- **Exercise**
Out of the lines below, please list those that hold the string "equation".

** Records shown follows **

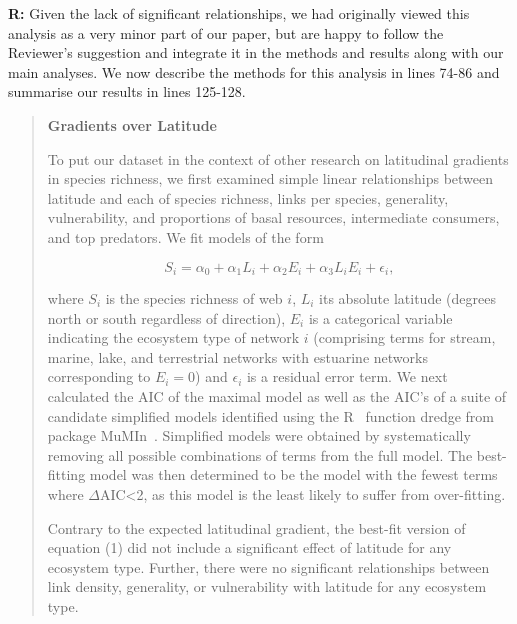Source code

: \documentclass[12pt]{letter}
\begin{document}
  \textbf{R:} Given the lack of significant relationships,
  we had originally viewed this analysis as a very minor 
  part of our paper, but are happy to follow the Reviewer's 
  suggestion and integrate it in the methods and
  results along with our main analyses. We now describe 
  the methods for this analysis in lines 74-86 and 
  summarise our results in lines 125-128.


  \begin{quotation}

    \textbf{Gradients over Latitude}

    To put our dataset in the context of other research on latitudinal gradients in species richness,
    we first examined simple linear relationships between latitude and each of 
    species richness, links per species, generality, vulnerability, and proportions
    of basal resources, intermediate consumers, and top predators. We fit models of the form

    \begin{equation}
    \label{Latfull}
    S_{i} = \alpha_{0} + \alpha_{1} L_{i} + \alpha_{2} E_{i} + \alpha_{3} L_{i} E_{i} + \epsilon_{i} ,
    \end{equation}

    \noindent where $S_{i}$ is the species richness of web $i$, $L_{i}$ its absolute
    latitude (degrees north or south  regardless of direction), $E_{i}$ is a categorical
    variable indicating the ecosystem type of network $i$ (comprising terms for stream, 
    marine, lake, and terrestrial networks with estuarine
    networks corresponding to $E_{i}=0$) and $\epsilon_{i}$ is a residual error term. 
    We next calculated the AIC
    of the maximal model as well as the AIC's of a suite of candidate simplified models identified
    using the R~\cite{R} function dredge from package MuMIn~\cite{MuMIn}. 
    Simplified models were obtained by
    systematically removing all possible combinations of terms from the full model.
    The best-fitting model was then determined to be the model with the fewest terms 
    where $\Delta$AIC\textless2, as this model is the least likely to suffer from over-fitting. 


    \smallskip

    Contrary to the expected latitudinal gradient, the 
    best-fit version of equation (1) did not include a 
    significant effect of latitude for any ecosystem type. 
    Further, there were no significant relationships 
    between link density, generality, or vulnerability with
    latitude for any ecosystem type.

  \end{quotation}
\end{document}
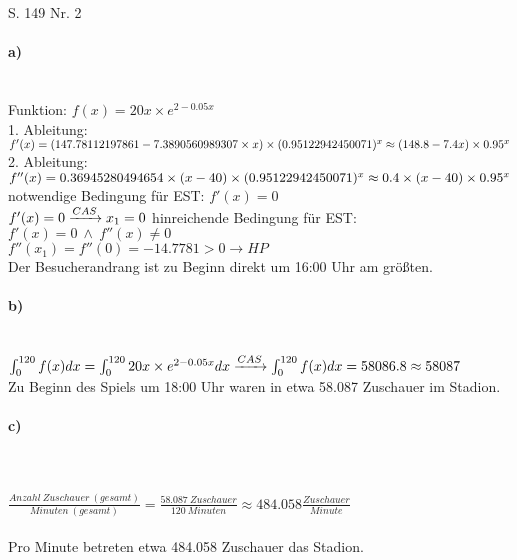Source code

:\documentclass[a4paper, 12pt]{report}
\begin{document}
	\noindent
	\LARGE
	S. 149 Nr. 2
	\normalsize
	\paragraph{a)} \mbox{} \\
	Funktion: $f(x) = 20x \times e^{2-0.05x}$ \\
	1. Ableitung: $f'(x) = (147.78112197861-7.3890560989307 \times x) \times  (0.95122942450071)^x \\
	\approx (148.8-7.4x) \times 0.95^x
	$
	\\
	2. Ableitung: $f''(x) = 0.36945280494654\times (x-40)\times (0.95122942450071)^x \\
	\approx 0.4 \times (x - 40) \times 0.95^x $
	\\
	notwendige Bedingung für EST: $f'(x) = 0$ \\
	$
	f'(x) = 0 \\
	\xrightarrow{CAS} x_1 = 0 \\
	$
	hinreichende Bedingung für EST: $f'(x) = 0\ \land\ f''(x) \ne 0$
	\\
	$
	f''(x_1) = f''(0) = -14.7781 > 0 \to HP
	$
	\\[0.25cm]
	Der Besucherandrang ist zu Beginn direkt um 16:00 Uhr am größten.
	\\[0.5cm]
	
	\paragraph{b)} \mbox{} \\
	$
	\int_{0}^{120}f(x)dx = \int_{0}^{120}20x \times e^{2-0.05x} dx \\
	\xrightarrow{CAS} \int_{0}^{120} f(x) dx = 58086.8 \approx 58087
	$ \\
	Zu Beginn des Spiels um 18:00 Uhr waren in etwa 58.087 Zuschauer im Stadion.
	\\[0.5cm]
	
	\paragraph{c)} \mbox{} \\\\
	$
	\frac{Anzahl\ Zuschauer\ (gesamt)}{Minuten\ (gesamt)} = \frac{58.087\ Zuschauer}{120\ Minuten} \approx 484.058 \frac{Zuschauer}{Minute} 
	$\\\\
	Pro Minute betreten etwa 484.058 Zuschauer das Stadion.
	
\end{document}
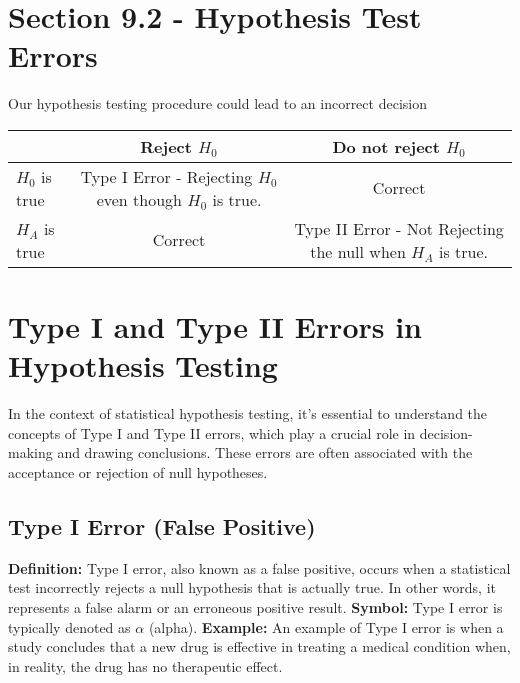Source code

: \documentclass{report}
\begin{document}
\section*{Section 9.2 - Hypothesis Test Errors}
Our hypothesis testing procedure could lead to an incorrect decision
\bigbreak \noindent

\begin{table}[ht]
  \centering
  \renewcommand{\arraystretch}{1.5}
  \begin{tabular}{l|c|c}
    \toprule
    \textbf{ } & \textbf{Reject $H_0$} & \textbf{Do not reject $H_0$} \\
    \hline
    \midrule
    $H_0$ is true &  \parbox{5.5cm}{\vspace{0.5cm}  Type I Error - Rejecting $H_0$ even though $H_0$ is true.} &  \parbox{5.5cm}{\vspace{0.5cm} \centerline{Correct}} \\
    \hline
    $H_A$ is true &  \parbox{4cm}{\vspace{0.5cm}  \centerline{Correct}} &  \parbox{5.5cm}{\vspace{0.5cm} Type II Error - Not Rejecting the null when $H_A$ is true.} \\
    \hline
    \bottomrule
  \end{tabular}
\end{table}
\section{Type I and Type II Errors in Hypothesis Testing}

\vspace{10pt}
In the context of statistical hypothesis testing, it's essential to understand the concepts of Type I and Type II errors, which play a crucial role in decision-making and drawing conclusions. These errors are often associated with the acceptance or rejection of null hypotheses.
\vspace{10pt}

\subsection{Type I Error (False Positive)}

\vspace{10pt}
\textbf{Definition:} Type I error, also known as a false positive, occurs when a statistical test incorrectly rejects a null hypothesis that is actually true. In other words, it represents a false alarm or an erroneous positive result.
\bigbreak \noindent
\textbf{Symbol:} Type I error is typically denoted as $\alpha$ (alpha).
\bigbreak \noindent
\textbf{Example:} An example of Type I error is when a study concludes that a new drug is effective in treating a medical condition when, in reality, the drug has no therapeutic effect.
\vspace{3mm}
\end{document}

** End of Records shown **
** Records shown follows **

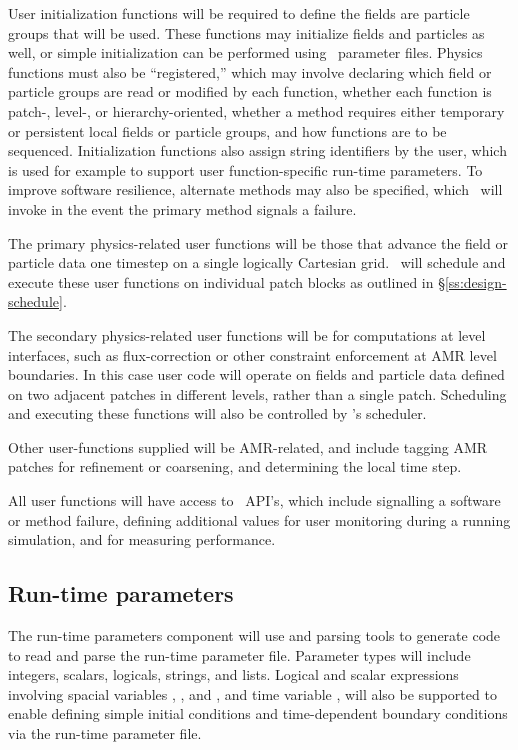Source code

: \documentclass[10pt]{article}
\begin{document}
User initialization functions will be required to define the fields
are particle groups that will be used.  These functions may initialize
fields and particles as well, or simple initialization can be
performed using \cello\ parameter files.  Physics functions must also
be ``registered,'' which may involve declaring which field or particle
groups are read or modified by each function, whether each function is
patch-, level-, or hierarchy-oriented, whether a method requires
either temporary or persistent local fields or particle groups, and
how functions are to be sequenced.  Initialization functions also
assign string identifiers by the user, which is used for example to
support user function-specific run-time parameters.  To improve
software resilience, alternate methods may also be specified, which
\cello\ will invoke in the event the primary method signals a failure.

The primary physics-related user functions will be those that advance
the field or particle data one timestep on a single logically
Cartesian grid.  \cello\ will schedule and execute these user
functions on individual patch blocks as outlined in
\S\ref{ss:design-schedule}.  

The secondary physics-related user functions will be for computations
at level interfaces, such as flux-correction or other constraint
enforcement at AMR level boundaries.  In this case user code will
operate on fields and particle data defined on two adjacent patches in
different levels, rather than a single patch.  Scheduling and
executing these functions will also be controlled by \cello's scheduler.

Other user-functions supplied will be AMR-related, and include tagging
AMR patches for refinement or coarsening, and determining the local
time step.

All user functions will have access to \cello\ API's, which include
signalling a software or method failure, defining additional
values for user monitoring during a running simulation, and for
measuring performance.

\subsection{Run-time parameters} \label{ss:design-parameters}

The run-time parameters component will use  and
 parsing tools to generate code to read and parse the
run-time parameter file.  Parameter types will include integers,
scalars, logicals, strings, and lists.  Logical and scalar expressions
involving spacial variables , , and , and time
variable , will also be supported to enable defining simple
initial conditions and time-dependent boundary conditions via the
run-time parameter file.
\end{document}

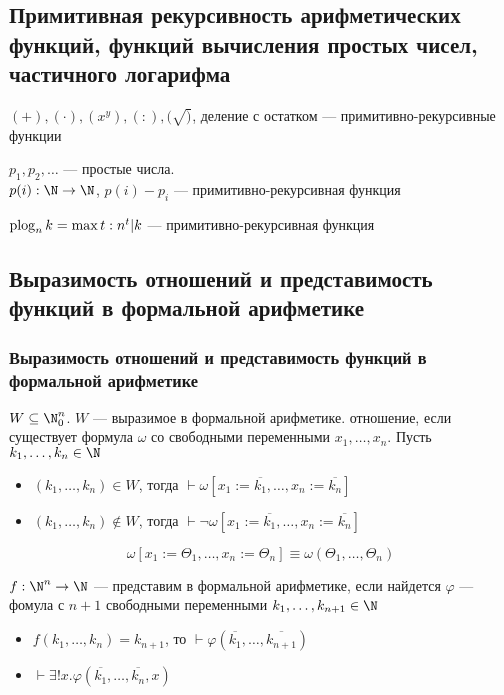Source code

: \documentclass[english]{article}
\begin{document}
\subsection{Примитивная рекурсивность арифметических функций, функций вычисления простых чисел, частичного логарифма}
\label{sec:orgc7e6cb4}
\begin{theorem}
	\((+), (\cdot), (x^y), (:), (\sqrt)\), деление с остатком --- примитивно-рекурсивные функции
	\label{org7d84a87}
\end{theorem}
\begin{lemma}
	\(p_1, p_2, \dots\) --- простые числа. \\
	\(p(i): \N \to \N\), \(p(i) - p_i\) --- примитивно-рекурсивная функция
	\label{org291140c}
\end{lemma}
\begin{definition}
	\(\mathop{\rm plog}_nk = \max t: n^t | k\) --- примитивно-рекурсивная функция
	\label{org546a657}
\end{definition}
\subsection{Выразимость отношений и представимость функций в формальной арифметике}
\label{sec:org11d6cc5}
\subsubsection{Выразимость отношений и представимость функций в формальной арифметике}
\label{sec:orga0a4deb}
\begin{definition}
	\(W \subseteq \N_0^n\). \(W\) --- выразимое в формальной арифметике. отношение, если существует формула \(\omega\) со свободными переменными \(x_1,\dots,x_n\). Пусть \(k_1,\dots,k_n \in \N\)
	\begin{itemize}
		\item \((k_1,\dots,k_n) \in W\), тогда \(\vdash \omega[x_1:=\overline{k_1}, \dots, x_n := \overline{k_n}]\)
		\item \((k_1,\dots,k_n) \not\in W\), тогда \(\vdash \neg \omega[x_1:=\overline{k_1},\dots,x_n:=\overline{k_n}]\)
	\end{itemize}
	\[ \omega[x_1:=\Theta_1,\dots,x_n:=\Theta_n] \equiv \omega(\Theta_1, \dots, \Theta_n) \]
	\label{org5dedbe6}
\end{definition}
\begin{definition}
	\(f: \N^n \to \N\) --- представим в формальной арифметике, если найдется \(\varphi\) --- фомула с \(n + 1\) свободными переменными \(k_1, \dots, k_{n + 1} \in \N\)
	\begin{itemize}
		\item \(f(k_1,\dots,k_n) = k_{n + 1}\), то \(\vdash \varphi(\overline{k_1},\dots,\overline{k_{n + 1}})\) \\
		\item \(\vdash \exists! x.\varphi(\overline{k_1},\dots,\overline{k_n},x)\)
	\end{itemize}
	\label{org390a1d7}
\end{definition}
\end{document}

** End of Records shown **

- **Solved exercise**
    \begin{equation}
    \end{equation}
    best-fit version of equation (1) did not include a 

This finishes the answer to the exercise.